- Now Deh Location within Iran
- Coordinates: 35°18′28″N 49°03′10″E﻿ / ﻿35.30778°N 49.05278°E
- Country: Iran
- Province: Hamadan
- County: Dargazin
- District: Central
- Rural District: Dargazin-e Sofla

Population (2016)
- • Total: 0
- Time zone: UTC+3:30 (IRST)

= Now Deh, Dargazin =

Village in Hamadan province, Iran

Now Deh (نوده) is a village in Dargazin-e Sofla Rural District (Note: Formerly Darjazin-e Sofla Rural District) of the Central District in Dargazin County, Hamadan province, Iran.

==Demographics==
===Population===
At the time of the 2006 National Census, the village's population was 24 in six households, when it was in Darjazin-e Sofla Rural District (Note: Renamed Dargazin-e Sofla Rural District) of the former Qorveh-ye Darjazin District in Razan County.
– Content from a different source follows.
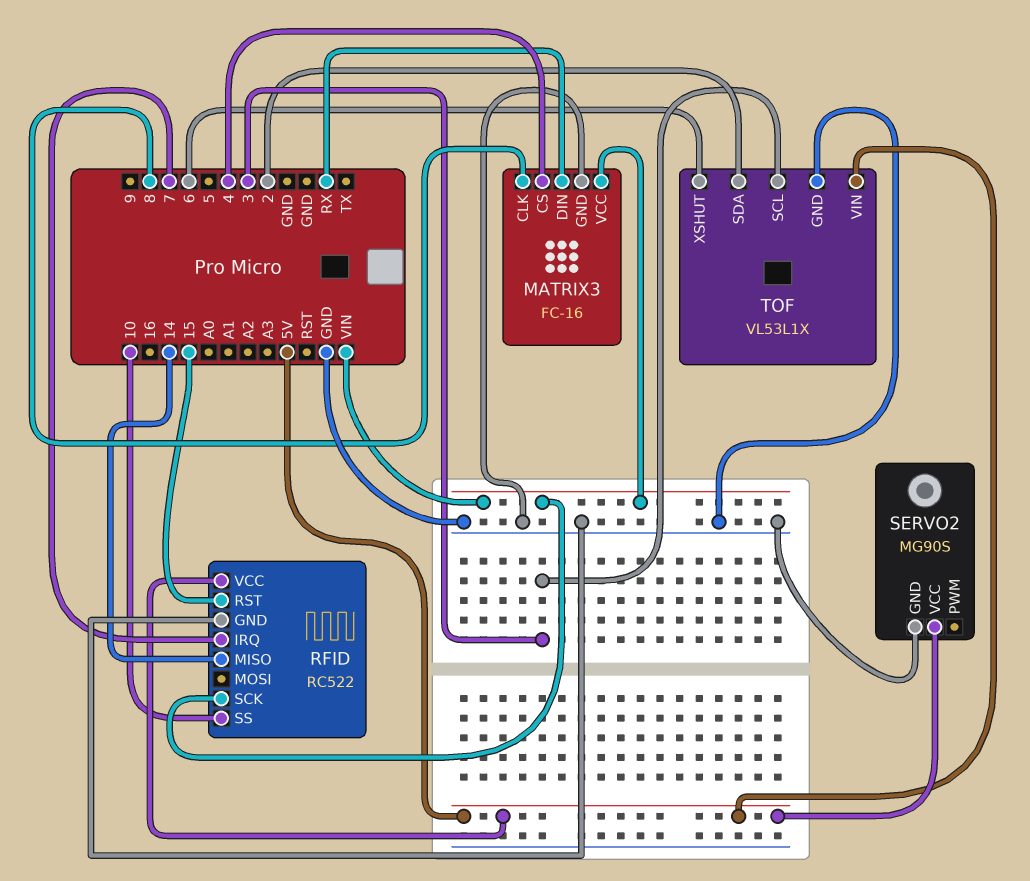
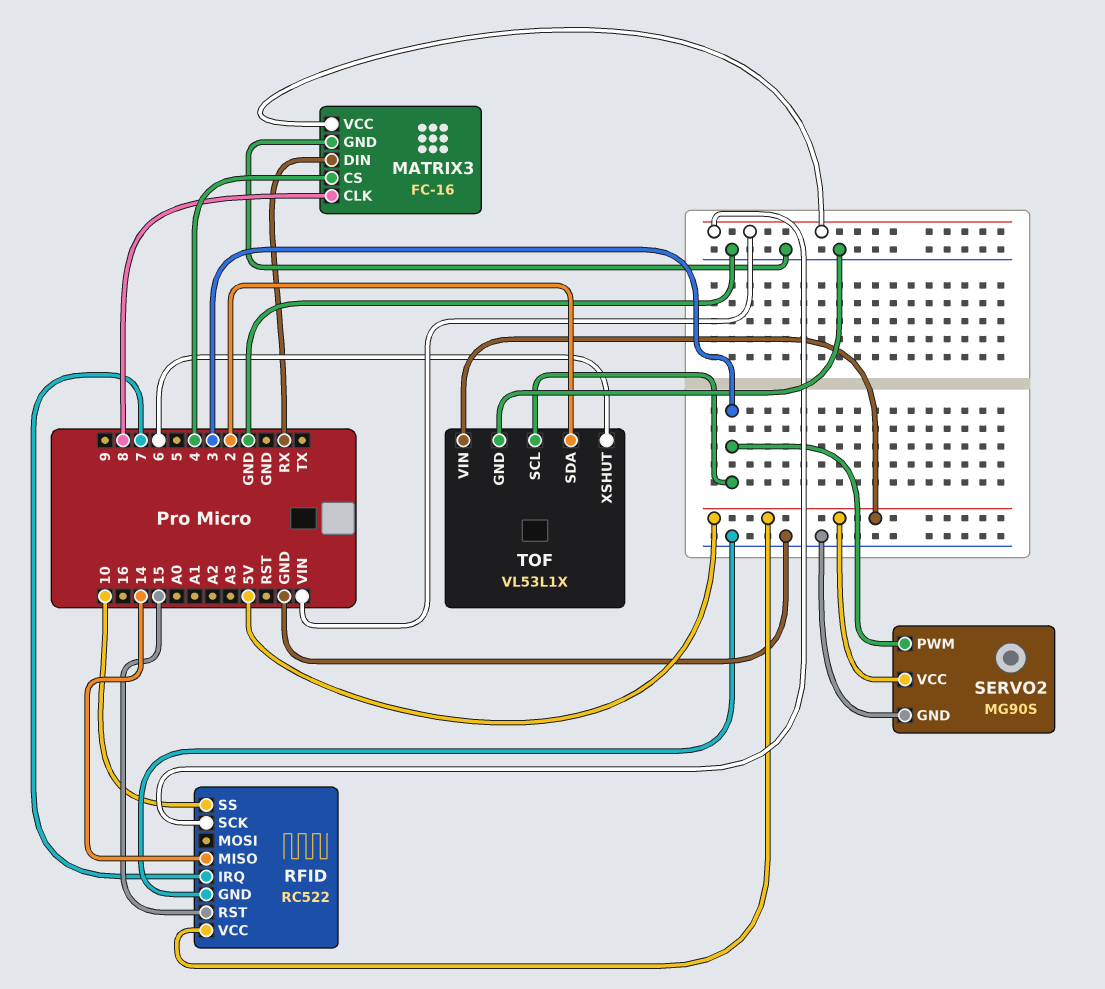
SERVO2 pin PWM: none -> 3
The following census in 2011 counted a population below the reporting threshold. The 2016 census measured the population of the village as zero.

In 2019, the district was separated from the county in the establishment of Dargazin County. The rural district was transferred to the new Central District and renamed Dargazin-e Sofla Rural District.